**SET OF TASKS:**
[1] Reproduce a passage from the mailing-list post below, starting at the words "To: None <elad@NetBSD.org>" and stopping after "the attached patch?".
[2] In the mailing-list post below, which part does the sender say is not done yet?

**GIVEN PASSAGE:**
Subject: Re: new kpi proposal, sysdisk(9)
To: None <elad@NetBSD.org>
From: YAMAMOTO Takashi <yamt@mwd.biglobe.ne.jp>
List: tech-kern
Date: 01/07/2007 15:36:14
--NextPart-20070107152408-1761200
Content-Type: Text/Plain; charset=us-ascii
> > i meant, the framework should be designed so that it can track
> > which parts of disks are used by who, rather than hardcoding your policy.
>
> I won't comment on that, because that is a rather hypothetical
> statement... when it's finished, we'll get back to it. :)
how about something like the attached patch?
"query" part is not yet, but it shouldn't be too hard.
YAMAMOTO Takashi
--NextPart-20070107152408-1761200
Content-Type: Text/Plain; charset=us-ascii
Content-Disposition: attachment; filename="dk_use.diff"
Index: sys/disk.h
===================================================================
--- sys/disk.h (revision 1922)
+++ sys/disk.h (working copy)
@@ -444,9 +444,14 @@ struct disk {
struct cpu_disklabel *dk_cpulabel;
};
+struct diskuser;
+typedef struct diskuser diskuser_t;
+
struct dkdriver {
void (*d_strategy)(struct buf *);
void (*d_minphys)(struct buf *);
+ int (*d_use)(struct disk *, int, diskuser_t *);
+ int (*d_unuse)(struct disk *, int, diskuser_t *);
#ifdef notyet
int (*d_open)(dev_t, int, int, struct proc *);
int (*d_close)(dev_t, int, int, struct proc *);
@@ -466,6 +471,39 @@ struct dkdriver {
#define DK_OPENRAW 5 /* open without label */
/*
+ * disk usage tracking
+ */
+
+int diskuser_create(const char *, diskuser_t **);
+void diskuser_destroy(diskuser_t *);
+
+int disk_use(struct vnode *, diskuser_t *);
+int disk_unuse(struct vnode *, diskuser_t *);
+
+int disk_open(struct vnode *, int, kauth_cred_t cred, struct lwp *,
+ diskuser_t *);
+int disk_close(struct vnode *, int, kauth_cred_t cred, struct lwp *,
+ diskuser_t *);
+
+/*
+ * diskrange_t: represent a range in a disk.

**RECORD EXCERPTS:**
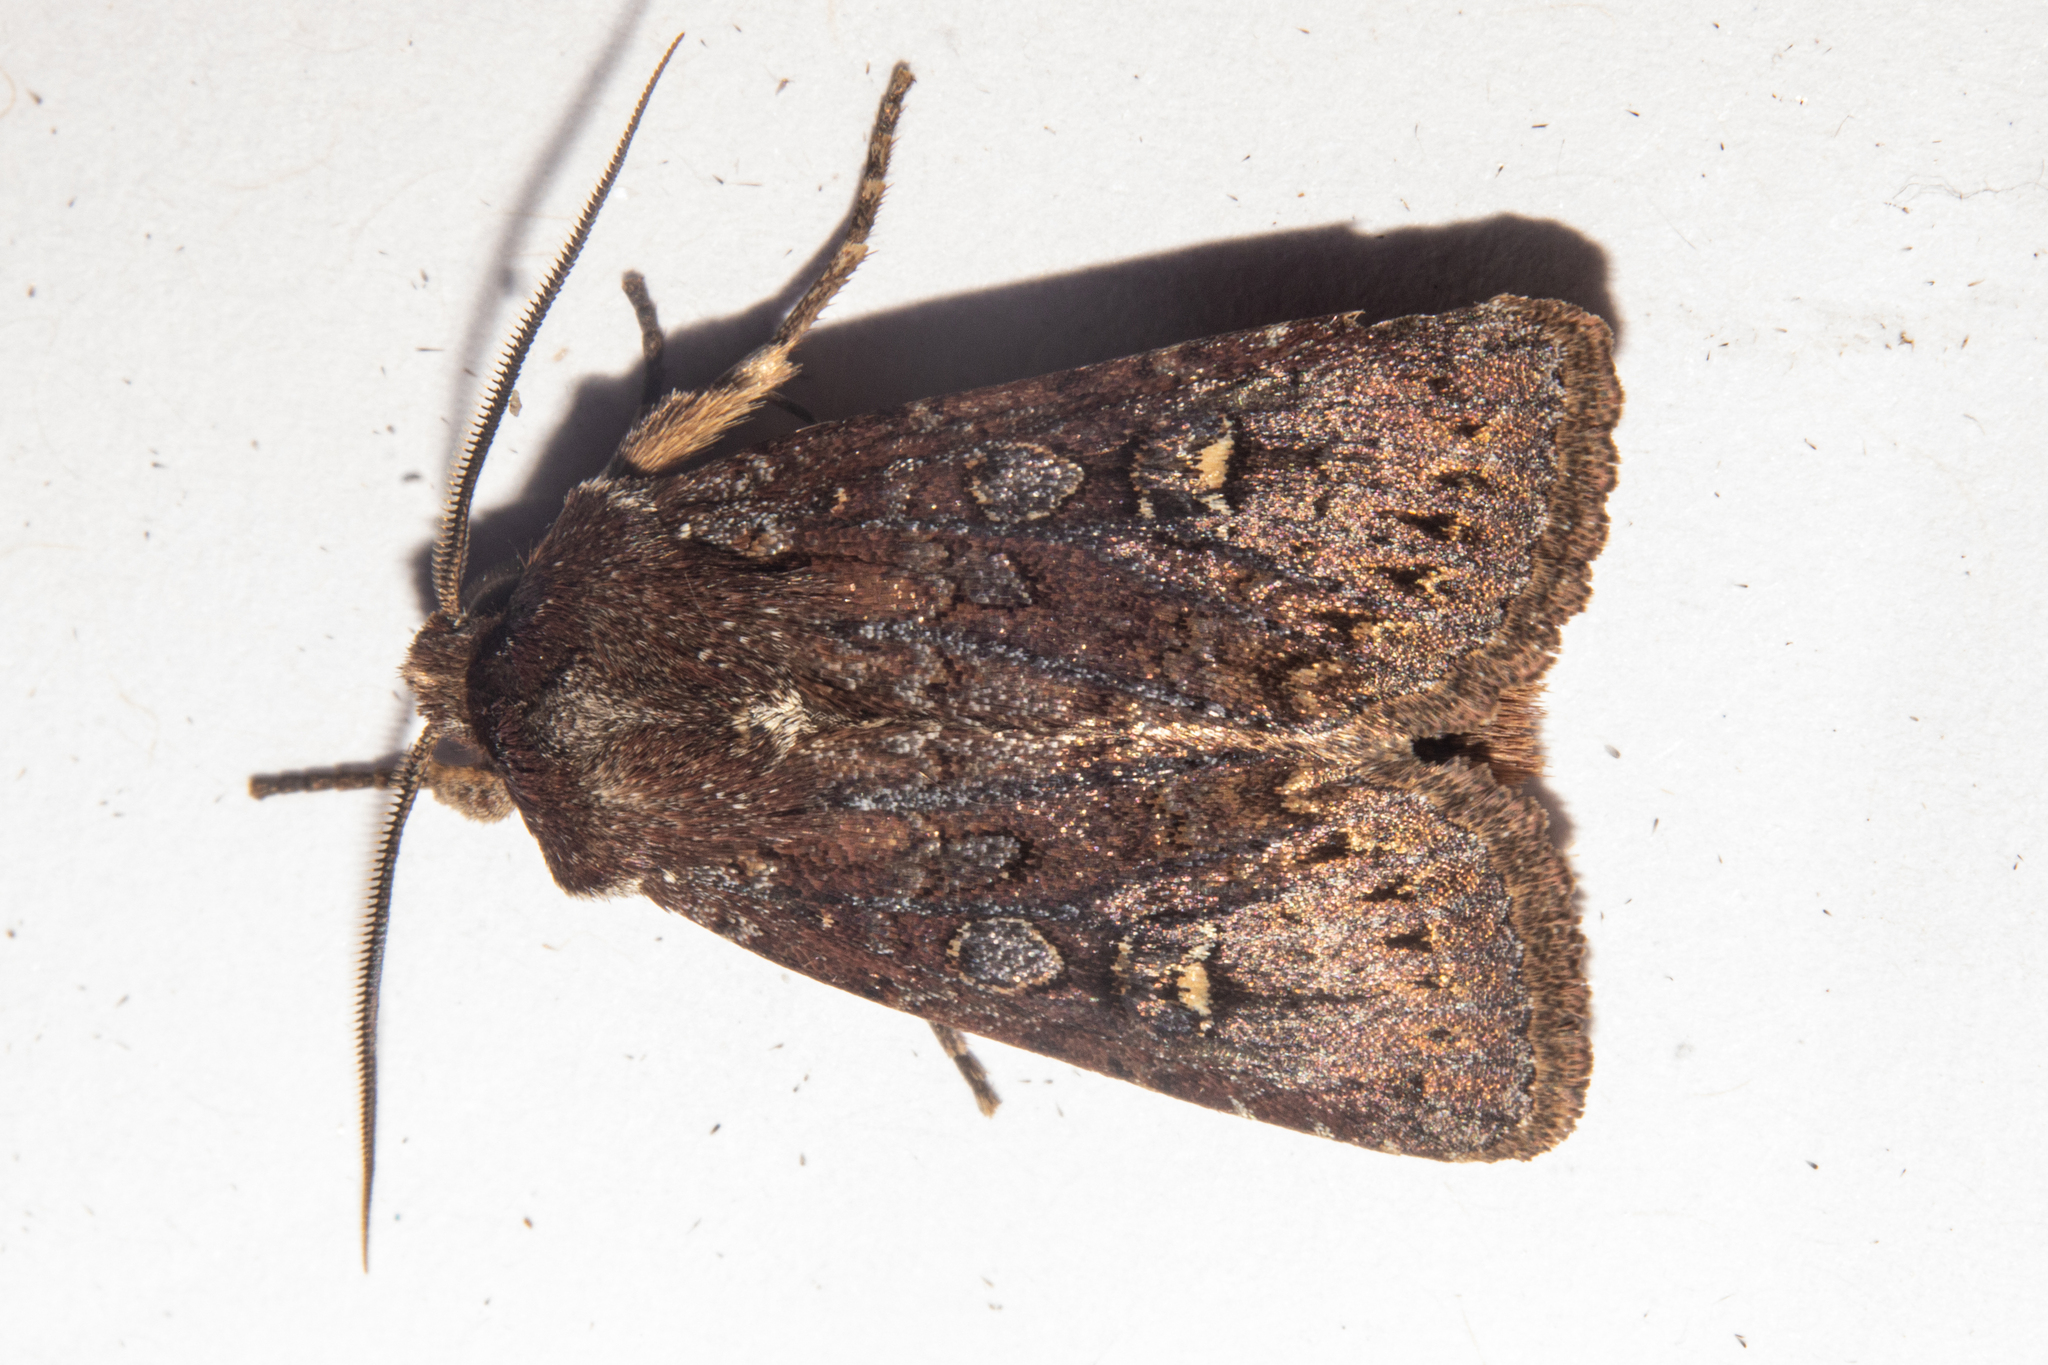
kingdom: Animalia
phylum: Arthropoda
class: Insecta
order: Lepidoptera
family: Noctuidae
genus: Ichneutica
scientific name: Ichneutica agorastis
==
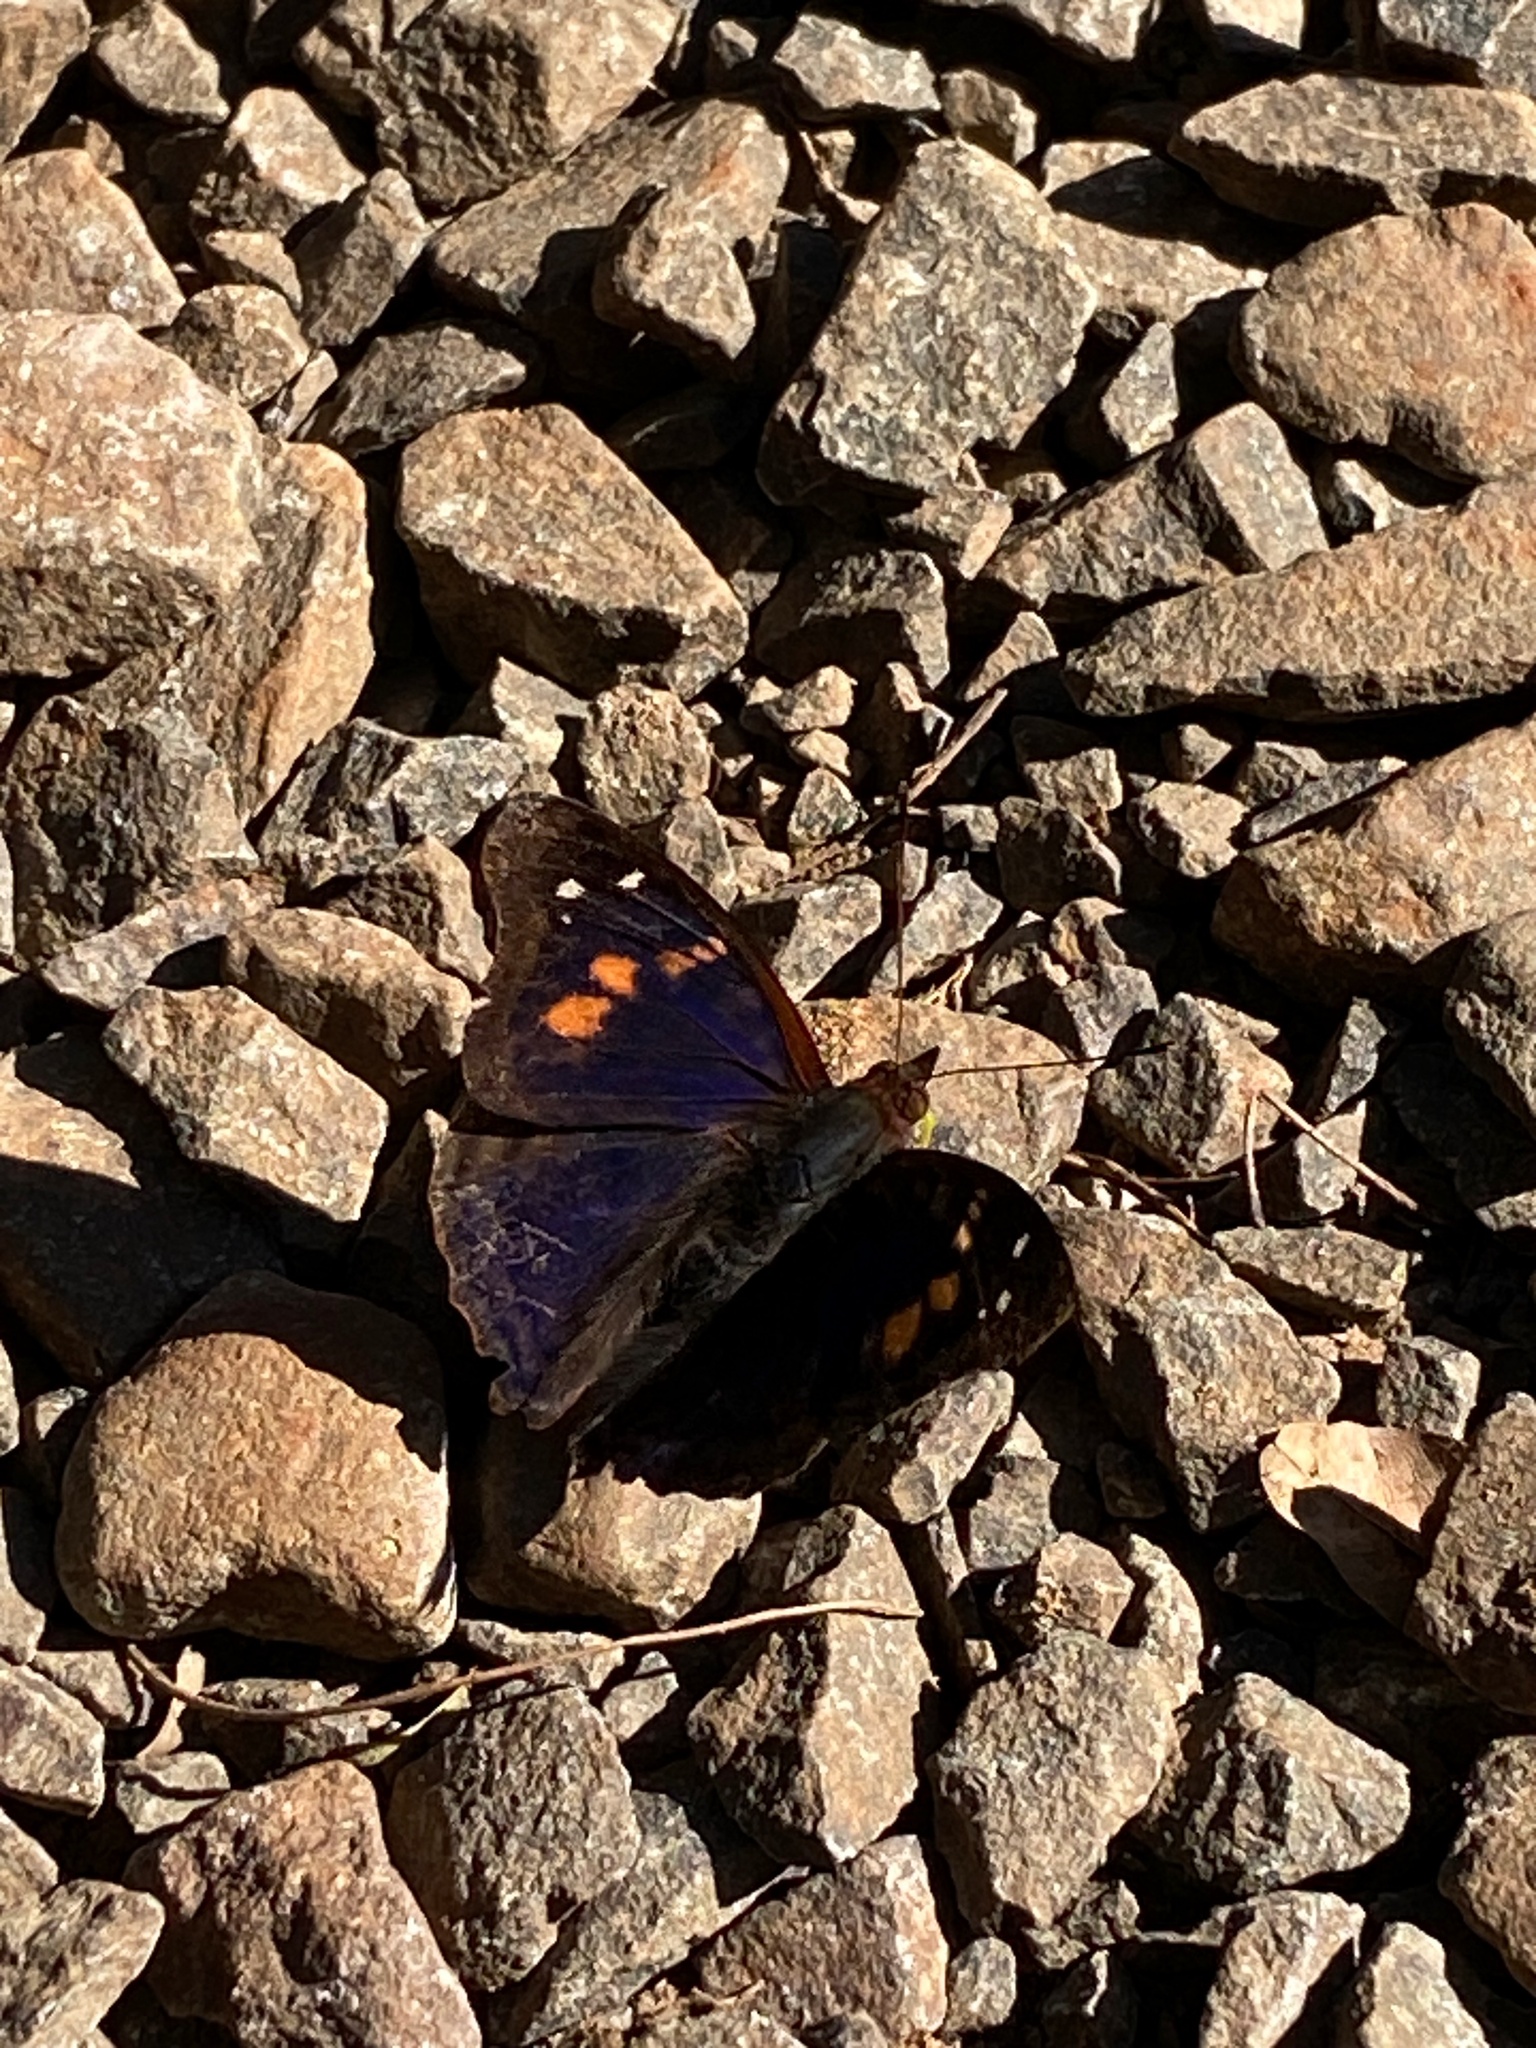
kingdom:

**SOLUTIONS TO THE TASKS:**
[1]
To: None <elad@NetBSD.org>
From: YAMAMOTO Takashi <yamt@mwd.biglobe.ne.jp>
List: tech-kern
Date: 01/07/2007 15:36:14
--NextPart-20070107152408-1761200
Content-Type: Text/Plain; charset=us-ascii
> > i meant, the framework should be designed so that it can track
> > which parts of disks are used by who, rather than hardcoding your policy.
>
> I won't comment on that, because that is a rather hypothetical
> statement... when it's finished, we'll get back to it. :)
how about something like the attached patch?

[2] The "query" part.